START Text block
Re: MVC and Cocoa text system
Re: MVC and Cocoa text system
- Subject: Re: MVC and Cocoa text system
- From: Douglas Davidson <email@hidden>
- Date: Wed, 31 Jul 2002 09:35:15 -0700
On Tuesday, July 30, 2002, at 07:56 PM, Eric wrote:
The recent thread on MVC class design got me thinking about MVC
separation
in my own app. I have a menu item action connected to the First
Responder in
MainMenu.nib. The action method programmatically changes the contents
of an
NSTextView.
Currently, I have the action method implemented in an NSTextView
subclass. I
subclassed NSTextView for another reason altogether, but I figured
since I
already have a subclass, I might as well implement the action method
in it.
After reading Apple's documentation on application architecture, which
states that logic specific to an application should be implemented in
controller objects, I'm thinking that the action method should be
implemented in the text view's window controller instead.
What are the advantages and disadvantages of each approach?
Implementing the
action method in the NSTextView subclass seems more direct to me, in
the
sense that it is the object whose contents need to be changed, so it
should
respond to the menu action, rather than waiting for it to travel up the
responder chain to the window controller.
END Text block
START Study material
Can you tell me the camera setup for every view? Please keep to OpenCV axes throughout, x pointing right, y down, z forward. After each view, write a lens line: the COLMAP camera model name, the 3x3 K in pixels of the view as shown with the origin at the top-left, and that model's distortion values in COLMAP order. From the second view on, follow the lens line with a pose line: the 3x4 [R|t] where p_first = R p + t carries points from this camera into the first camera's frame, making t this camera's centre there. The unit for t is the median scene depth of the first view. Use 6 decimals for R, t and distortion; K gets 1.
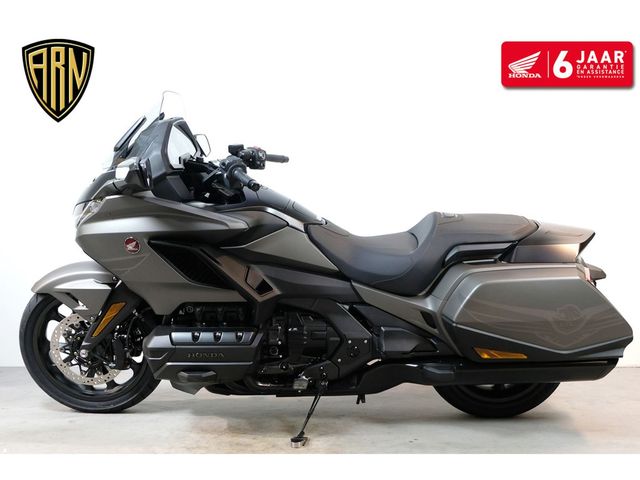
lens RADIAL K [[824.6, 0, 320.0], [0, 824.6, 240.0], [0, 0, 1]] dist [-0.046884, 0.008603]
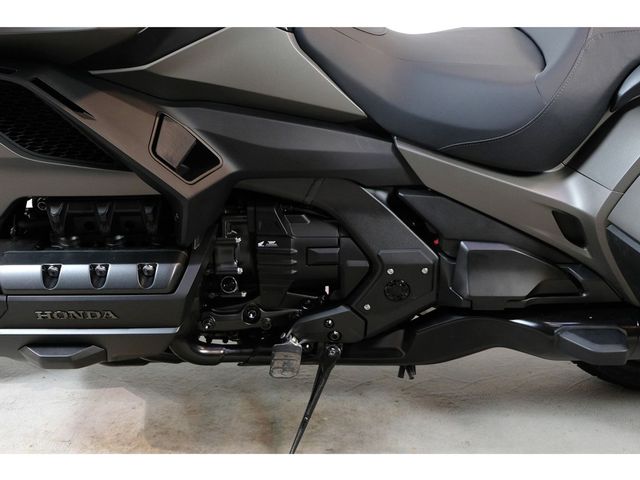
END Study material
START Study material
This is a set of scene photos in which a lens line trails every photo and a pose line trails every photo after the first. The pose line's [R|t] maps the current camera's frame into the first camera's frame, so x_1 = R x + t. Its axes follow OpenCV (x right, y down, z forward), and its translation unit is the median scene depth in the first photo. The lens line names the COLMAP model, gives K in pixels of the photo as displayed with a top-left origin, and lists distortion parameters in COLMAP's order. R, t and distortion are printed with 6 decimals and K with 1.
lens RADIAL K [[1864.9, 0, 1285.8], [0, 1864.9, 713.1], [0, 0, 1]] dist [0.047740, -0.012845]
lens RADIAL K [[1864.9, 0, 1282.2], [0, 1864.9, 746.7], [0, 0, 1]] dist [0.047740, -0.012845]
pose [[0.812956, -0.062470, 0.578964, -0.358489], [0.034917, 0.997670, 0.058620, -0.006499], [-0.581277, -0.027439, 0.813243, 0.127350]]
END Study material
Required actions –
A - Answer these about the post on MVC and the Cocoa text system:
(i) Who is the message from?
(ii) In which nib file is the menu item action connected to the First Responder?
(iii) Where is the action method currently implemented?
B - Quote the part of the post on MVC and the Cocoa text system starting with "What are the" and going on through "the window controller.".
The listing has nothing to do with the post on MVC and the Cocoa text system.

Solved tasks –
A -
(i) Douglas Davidson
(ii) MainMenu.nib
(iii) In an NSTextView subclass

B -
What are the advantages and disadvantages of each approach?
Implementing the
action method in the NSTextView subclass seems more direct to me, in
the
sense that it is the object whose contents need to be changed, so it
should
respond to the menu action, rather than waiting for it to travel up the
responder chain to the window controller.